Both officers were looking through their glasses at the brig. Suddenly the lieutenant showed his teeth in a grin, while the captain flushed to a deeper red.
“That’s Hairy Hudson on the afterrail, sir.”
“The low, impertinent blackguard! He’ll play some other antics before we are done with him. Could you reach him with the long eighteen, Mr. Smeaton?”
“Another cable length will do it, sir.”
The brig yawed as they spoke, and as she came round, a spurt of smoke whiffed out from her quarter. It was a pure piece of bravado, for the gun could scarce carry half way. Then with a jaunty swing the little ship came into the wind again and shot round a fresh curve of the winding channel.
“The water’s shoaling rapidly, sir,” reported the second lieutenant.

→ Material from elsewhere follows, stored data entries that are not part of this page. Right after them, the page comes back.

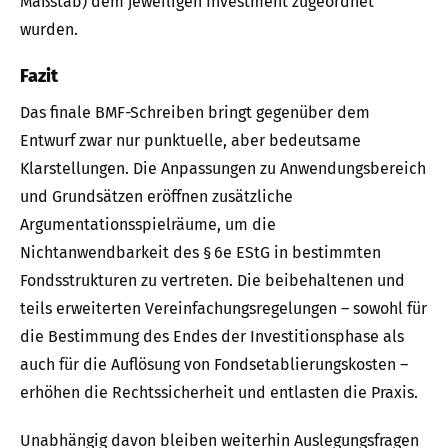
Maßstab) dem jeweiligen Investment zugeordnet
wurden.
Fazit
Das finale BMF-Schreiben bringt gegenüber dem
Entwurf zwar nur punktuelle, aber bedeutsame
Klarstellungen. Die Anpassungen zu Anwendungsbereich
und Grundsätzen eröffnen zusätzliche
Argumentationsspielräume, um die
Nichtanwendbarkeit des § 6e EStG in bestimmten
Fondsstrukturen zu vertreten. Die beibehaltenen und
teils erweiterten Vereinfachungsregelungen – sowohl für
die Bestimmung des Endes der Investitionsphase als
auch für die Auflösung von Fondsetablierungskosten –
erhöhen die Rechtssicherheit und entlasten die Praxis.
Unabhängig davon bleiben weiterhin Auslegungsfragen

“There’s six fathoms, by the chart.”
“Four, by the lead, sir.”
“When we clear this point we shall see how we lie. Ha! I thought as much! Lay her to, Mr. Wharton. Now we have got her at our mercy.”
The frigate was quite out of sight of the sea now, at the head of this river-like estuary. As she came round the curve the two shores were seen to converge at a point about a mile distant. In the angle, as near shore as she could get, the brig was lying with her broadside towards her pursuer, and a wisp of black cloth streaming from her mizzen. The lean lieutenant, who had reappeared upon deck with a cutlass strapped to his side and two pistols rammed into his belt, peered curiously at the ensign.